When you reference a collection ID in an evaluation request, EvalHub expands it: it reads the benchmark list, groups benchmarks by provider, routes each group to the appropriate backend in parallel, applies the weights, and returns a two-tier result: collection-level aggregate and per-benchmark breakdown.
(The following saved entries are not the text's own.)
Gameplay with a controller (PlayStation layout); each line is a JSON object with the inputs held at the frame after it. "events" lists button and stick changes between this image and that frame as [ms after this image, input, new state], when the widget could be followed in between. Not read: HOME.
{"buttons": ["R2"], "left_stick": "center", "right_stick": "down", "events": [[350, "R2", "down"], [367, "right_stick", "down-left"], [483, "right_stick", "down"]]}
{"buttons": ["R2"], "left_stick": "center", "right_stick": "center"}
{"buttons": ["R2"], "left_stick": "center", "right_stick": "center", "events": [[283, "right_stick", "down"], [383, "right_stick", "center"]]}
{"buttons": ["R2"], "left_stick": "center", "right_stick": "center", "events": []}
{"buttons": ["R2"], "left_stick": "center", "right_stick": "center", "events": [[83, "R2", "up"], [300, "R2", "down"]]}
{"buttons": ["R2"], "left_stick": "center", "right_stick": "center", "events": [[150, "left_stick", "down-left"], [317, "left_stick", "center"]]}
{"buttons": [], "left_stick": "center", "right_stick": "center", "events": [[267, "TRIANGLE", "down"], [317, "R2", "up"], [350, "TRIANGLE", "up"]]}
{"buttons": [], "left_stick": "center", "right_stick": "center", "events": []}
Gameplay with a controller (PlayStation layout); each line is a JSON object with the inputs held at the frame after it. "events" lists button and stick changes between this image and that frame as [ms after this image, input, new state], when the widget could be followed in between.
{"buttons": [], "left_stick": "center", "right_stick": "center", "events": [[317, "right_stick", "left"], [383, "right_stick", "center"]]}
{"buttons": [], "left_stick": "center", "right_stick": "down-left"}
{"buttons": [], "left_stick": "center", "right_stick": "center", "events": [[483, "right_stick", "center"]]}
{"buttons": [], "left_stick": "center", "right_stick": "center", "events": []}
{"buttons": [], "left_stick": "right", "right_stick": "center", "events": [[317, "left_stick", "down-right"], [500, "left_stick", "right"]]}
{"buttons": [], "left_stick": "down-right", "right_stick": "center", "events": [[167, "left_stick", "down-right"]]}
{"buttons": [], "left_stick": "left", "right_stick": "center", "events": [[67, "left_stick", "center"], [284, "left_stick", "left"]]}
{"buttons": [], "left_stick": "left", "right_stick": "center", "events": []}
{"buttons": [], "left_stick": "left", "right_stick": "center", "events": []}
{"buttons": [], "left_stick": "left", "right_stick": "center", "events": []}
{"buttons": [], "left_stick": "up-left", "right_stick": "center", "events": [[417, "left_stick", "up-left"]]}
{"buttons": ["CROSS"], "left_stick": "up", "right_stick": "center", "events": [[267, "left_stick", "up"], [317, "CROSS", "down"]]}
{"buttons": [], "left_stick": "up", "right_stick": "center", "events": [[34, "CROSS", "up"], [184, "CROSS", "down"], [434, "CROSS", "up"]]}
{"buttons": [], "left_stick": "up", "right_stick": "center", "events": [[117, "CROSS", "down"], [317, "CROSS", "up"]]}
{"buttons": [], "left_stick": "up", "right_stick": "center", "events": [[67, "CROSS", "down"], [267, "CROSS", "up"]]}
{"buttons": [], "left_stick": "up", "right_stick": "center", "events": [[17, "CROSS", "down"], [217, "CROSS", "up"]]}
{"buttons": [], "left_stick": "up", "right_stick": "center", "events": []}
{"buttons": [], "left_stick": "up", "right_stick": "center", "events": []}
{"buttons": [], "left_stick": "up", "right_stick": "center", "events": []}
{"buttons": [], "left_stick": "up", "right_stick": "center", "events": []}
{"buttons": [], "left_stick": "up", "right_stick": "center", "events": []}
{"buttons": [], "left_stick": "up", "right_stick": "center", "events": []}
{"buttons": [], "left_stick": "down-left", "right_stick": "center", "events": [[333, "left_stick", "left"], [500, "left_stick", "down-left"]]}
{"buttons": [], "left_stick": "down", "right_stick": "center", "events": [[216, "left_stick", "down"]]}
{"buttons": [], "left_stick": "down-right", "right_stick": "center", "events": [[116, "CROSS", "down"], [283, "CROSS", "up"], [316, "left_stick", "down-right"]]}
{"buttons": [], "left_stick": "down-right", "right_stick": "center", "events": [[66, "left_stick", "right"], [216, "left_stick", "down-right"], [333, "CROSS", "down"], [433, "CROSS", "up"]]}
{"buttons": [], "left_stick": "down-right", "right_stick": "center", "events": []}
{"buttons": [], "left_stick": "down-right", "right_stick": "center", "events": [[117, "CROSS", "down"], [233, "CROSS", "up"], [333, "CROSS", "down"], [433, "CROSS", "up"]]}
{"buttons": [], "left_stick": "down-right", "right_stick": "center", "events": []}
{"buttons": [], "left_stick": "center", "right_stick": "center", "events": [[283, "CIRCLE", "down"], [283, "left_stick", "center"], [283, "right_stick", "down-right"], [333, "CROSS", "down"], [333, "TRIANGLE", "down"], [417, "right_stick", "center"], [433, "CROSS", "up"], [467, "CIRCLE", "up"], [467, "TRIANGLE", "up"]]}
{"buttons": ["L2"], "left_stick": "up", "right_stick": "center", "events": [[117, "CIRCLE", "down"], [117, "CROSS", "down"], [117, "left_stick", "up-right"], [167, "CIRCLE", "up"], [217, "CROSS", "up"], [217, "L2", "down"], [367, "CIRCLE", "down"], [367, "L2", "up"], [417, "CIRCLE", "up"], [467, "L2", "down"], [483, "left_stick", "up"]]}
The Leaderboard v2 collection: A system baseline worth understanding
Leaderboard v2 (leaderboard-v2) is EvalHub's implementation of the Open LLM Leaderboard v2 benchmark suite, which is the current standard for comparing general-purpose instruction-tuned models. It comprises six benchmarks, all executed via lm_evaluation_harness:
id: leaderboard-v2
category: leaderboard
description: "Leaderboard v2"
tags:
- leaderboard
pass_criteria:
threshold: 38.0
benchmarks:
- id: leaderboard_ifeval
provider_id: lm_evaluation_harness
metric: inst_level_strict_acc
threshold: 80.0
weight: 1
lower_is_better: false
- id: leaderboard_bbh
provider_id: lm_evaluation_harness
metric: acc_norm
threshold: 68.0
weight: 1
lower_is_better: false
- id: leaderboard_gpqa
provider_id: lm_evaluation_harness
metric: acc_norm
threshold: 40.0
weight: 1
lower_is_better: false
- id: leaderboard_mmlu_pro
provider_id: lm_evaluation_harness
metric: acc_norm
threshold: 60.0
weight: 1
lower_is_better: false
- id: leaderboard_musr
provider_id: lm_evaluation_harness
metric: acc_norm
threshold: 38.0
weight: 1
lower_is_better: false
- id: leaderboard_math_hard
provider_id: lm_evaluation_harness
metric: exact_match
threshold: 55.0
weight: 1
lower_is_better: falseWhy these six benchmarks
Each benchmark measures a qualitatively distinct capability:
| Benchmark | What it actually measures | Key callout |
|---|---|---|
| IFEval | Instruction following: can the model do what it is told, in the format it is told | The largest differentiator between base and instruction-tuned models at the <80B scale. |
| BBH | Chain-of-thought reasoning across 23 hard tasks where earlier models scored below human-level | Relatively stable across well-tuned 70B models; Phi-4 (14B) scores around 65, which is above many larger models. |
| GPQA | PhD-level science reasoning in biology, physics, and chemistry | Hardest discriminator in this class. PhD experts score 65%, skilled non-experts 34%; frontier GPT-4 baselines hit only 39% at initial release. |
| MMLU-Pro | Reasoning-centric knowledge across 12,000+ graduate-level questions in 14+ domains | Anything above 55 is competitive; Gemma-3-27B and Phi-4 land 57–62 at this tier. |
| MuSR | Multi-step logical reasoning inside long-form narrative text (murder mysteries, etc.) | Notoriously noisy. Even Qwen2.5-72B scores 11.7, so a score above 30 is solid. |
| Math-Lvl-5 | The hardest 1,324 problems from the MATH dataset—competition math | Math-focused post-training shows clearly here; Phi-4 and Gemma-3-27B score higher per parameter than Llama-3.1-70B. |
Two-tier threshold logic
The collection defines thresholds at two levels, each serving a different purpose.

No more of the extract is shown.